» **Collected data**
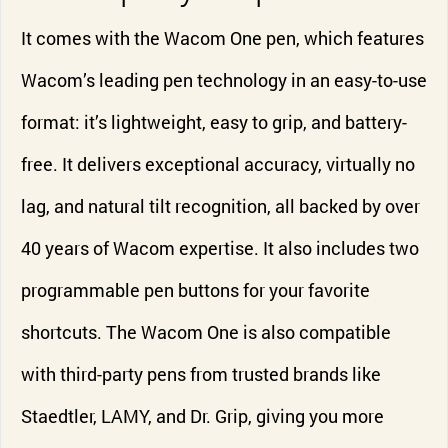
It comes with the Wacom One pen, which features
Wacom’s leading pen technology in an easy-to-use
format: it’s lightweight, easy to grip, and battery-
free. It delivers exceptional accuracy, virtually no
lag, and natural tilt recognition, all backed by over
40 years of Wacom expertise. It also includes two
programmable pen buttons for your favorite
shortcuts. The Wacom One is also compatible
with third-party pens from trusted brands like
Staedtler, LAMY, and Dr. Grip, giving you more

» **THE PROBLEM**
Copy the records word for word, leaving no picture in the copy.

» **WRITTEN ANSWER**
It comes with the Wacom One pen, which features
Wacom’s leading pen technology in an easy-to-use
format: it’s lightweight, easy to grip, and battery-
free. It delivers exceptional accuracy, virtually no
lag, and natural tilt recognition, all backed by over
40 years of Wacom expertise. It also includes two
programmable pen buttons for your favorite
shortcuts. The Wacom One is also compatible
with third-party pens from trusted brands like
Staedtler, LAMY, and Dr. Grip, giving you more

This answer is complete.